Não me convencia a imagem da mídia de um Papa humilde e carola. Mesmo porque
Francisco de Assis foi um jovem boêmio e rebelde que rompeu com a família
burguesa para viver em uma comunidade meio-hippie junto à natureza e aos
excluídos. Seu nome cresceu nos debates prévios ao conclave. Uns amigos
italianos me contaram que a Cúria estava cansada dos estrangeiros e de suas 151
viagens, 1340 beatificações e 483 canonizações, mais que o somatório dos cinco
séculos anteriores, enquanto a casa era abandonada. Queriam de volta um
italiano. O novo Papa é de uma cepa italiana e espanhola e consegue juntar dois
vinhos finos em um só: o suave e o seco.
Vejo-o como um cidadão do mundo, atualizadíssimo, que preferiu um nome simples,
ao de Leão, Pio ou Bento (Benedictus), mas não o “povereto” da mídia. Um homem
de fala mansa e bem humorada que conquista a todos com sua sinceridade e seu
carisma discreto, mas convincente. Um Papa que prefere ser chamado de o Bispo de
Roma, que já não é capital de um império, e conviver com seus companheiros de
todo o mundo ao invés da solidão do trono e das galerias de estatuas silentes.

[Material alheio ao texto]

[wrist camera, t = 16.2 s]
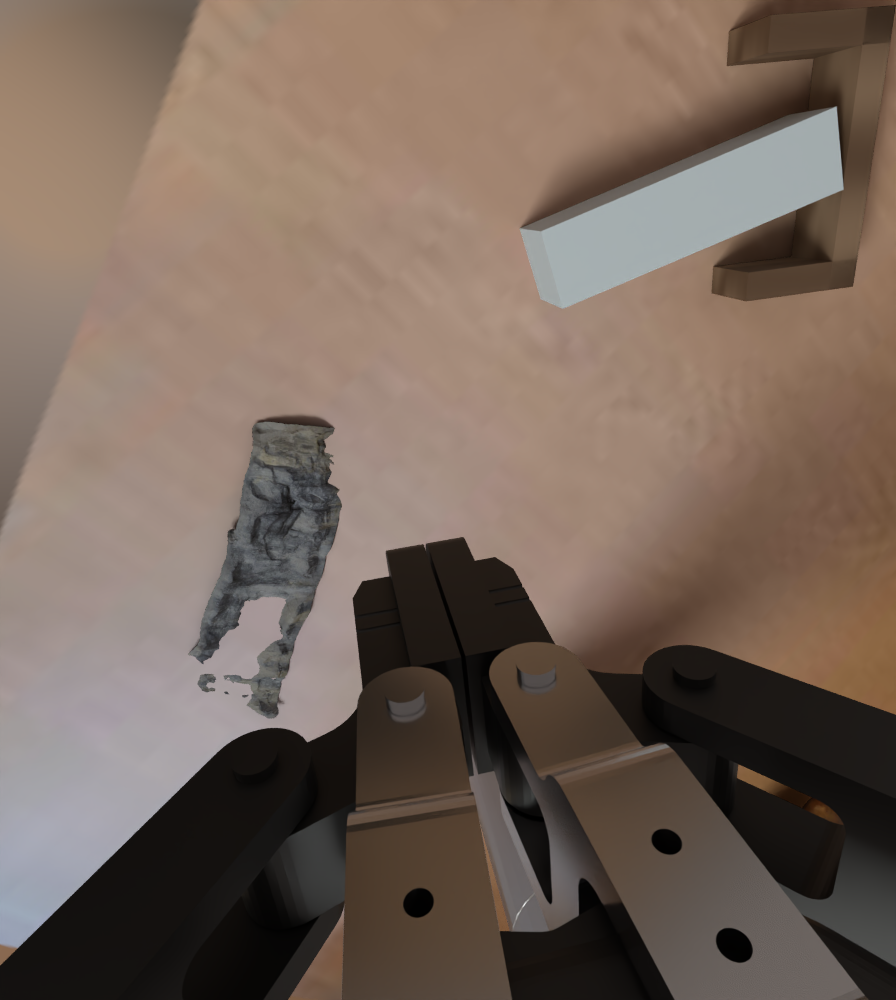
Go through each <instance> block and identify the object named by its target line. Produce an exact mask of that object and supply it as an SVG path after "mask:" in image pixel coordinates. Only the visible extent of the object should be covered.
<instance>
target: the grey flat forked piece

Mas que tem consciência plena de seu papel como líder mundial, mais que de um
guru de uma congregação particular.
Com a renuncia de Ratzinger se fecha o ciclo de ferro criado pela Sra. Tatcher,
Reagan e Wojtyla. O cardeal Jorge Mario Bergoglio nunca deu ouvido a eles e
continuou a mandar seus padres para as favelas e se reunir semanalmente com os
ministros de outras religiões em Buenos Aires. Não obstante sua maneira afetuosa
de beijar uma desafeta e abraçar os ministros de outras religiões, já mostrou
que veio para arrumar a casa e mudar a Igreja, ao afirmar que é obrigação do
cristão participar da política e combater a corrupção e a exclusão social
(http://youtu.be/yf18qQwTdeY). Que os jovens devem ir às ruas e protestar porque
a Igreja não é uma ONG assistencialista.
Para contrabalançar a canonização do conservador João Paulo II ele forçou, ao
arrepio da Cúria, a canonização de João XXIII, o responsável pelo aggiornamento
da Igreja no século XX. Esta é uma mudança radical na politica da Igreja nos
últimos 34 anos. A condenação da Teologia da Libertação provocou a perda de
milhões de fieis e de excelentes quadros, como Leonardo Boff e Frei Beto, e
facilitou o avanço dos vendilhões de graças e milagres nas periferias.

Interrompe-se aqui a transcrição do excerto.